Voilà en réalité ce qu’oublie le baptisé quand il substitue une norme éclose de l’imaginaire humain à la « stature du Christ dans sa plénitude » (Ep 4, 13).
Puisque l’Eglise « est l’accomplissement total du Christ, lui que Dieu comble totalement de sa plénitude » (Ep 1, 23), les dispositions qu’elle prend dans le Christ sont saines et sobres : il ne convient pas d’y ajouter, non plus que d’y retrancher d’ailleurs. Chaque fois que nous franchissons ce garde-fou, nous nous laissons « secouer et mener à la dérive par tous les courants d’idées, au gré des hommes qui emploient la ruse pour nous entraîner dans l’erreur » (Ep 4, 14).
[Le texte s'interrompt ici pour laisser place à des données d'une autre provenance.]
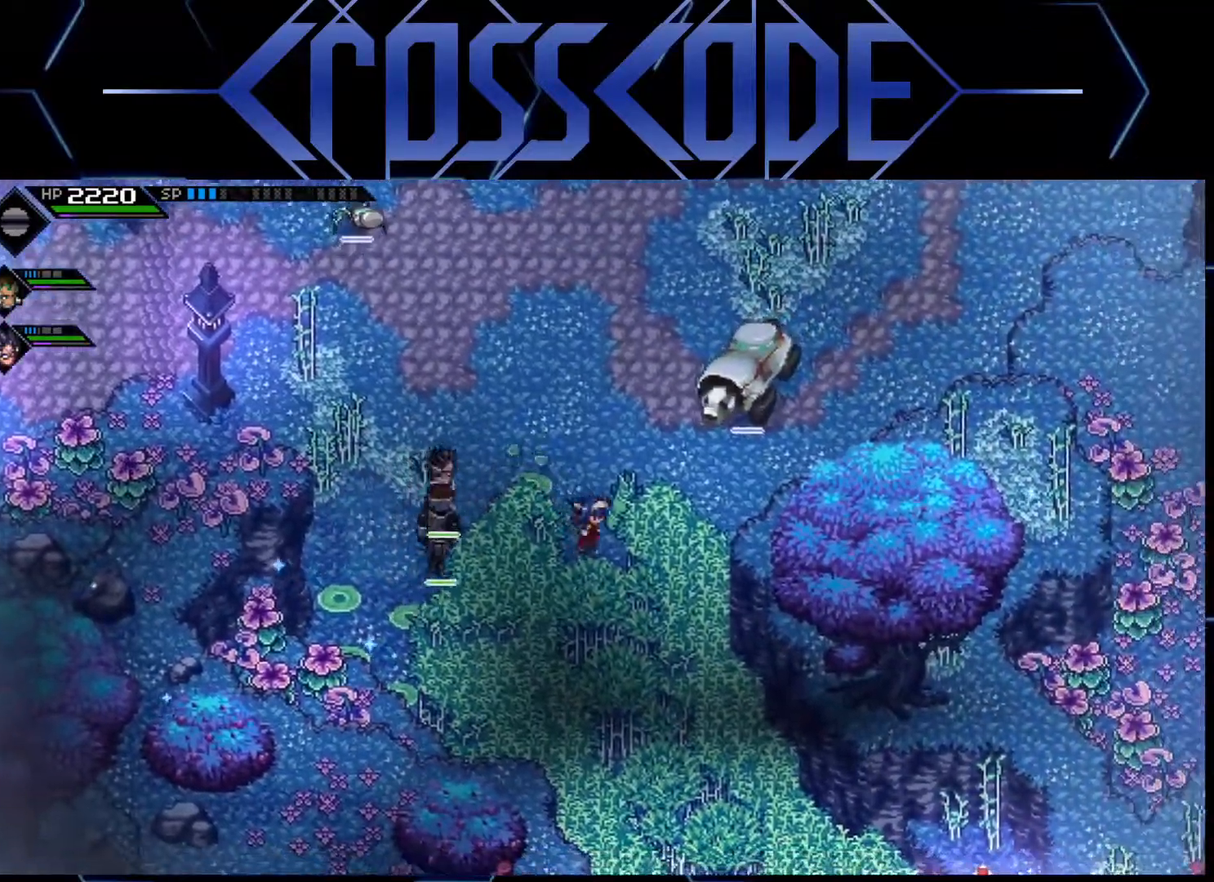
{"buttons": ["X"], "left_stick": "up", "right_stick": "center", "events": [[33, "X", "down"], [50, "left_stick", "down"], [167, "X", "up"], [267, "left_stick", "right"], [400, "left_stick", "up"], [467, "X", "down"]]}
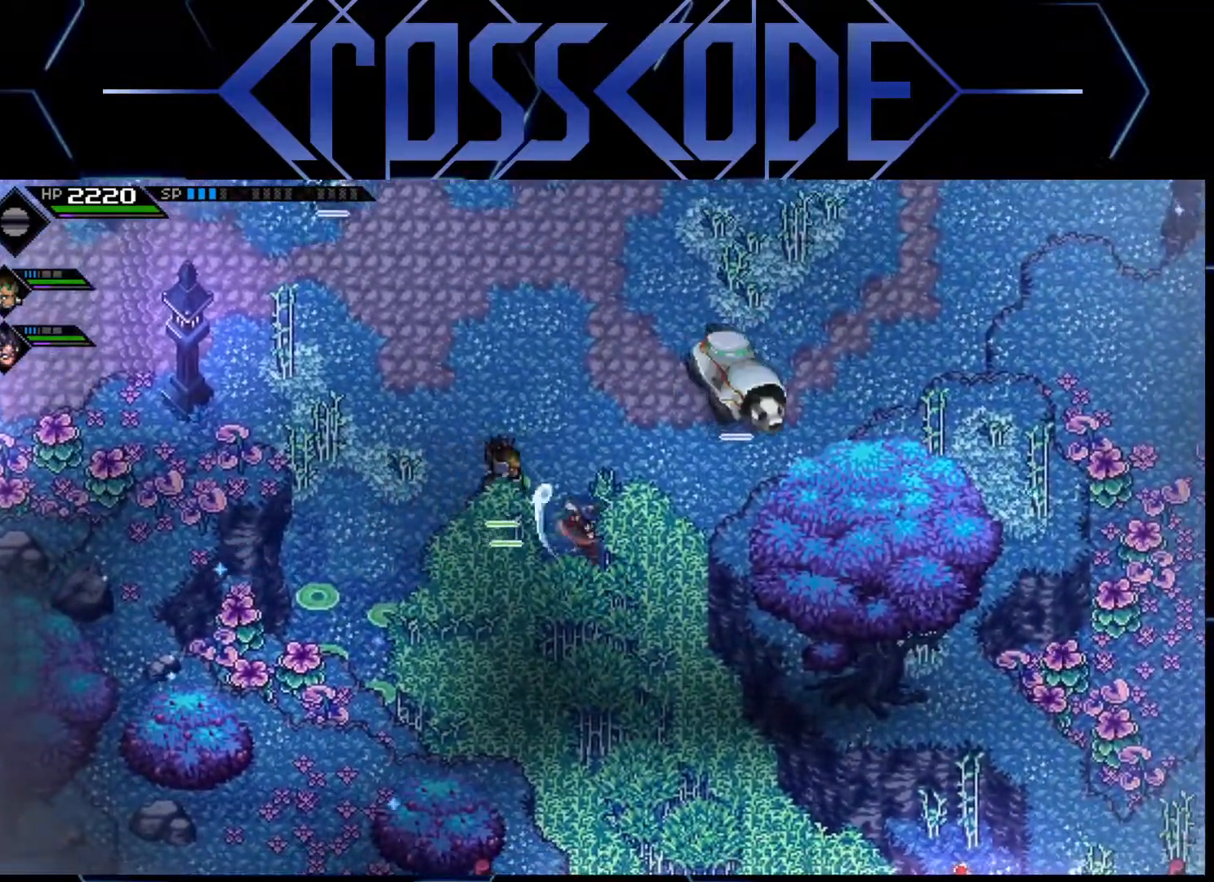
{"buttons": ["L1"], "left_stick": "down", "right_stick": "center", "events": [[67, "X", "up"], [83, "left_stick", "down"], [483, "L1", "down"]]}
En revanche, si nous nous en tenons à la sagesse séculaire qui est en elle : « pratiquant la vérité dans la charité, nous grandirons pour nous élever en tout jusqu’à celui qui est la Tête, le Christ. Lui par qui, dans l’harmonie et la cohésion, tout le corps poursuit sa croissance, grâce à toute articulation de son agencement, selon l’énergie qui est à la mesure de chaque membre. Ainsi le corps se construit dans la charité. » (Ep 4, 15-16 ― Trad. liturg. quelque peu retouchée, pour serrer au plus près le grec.)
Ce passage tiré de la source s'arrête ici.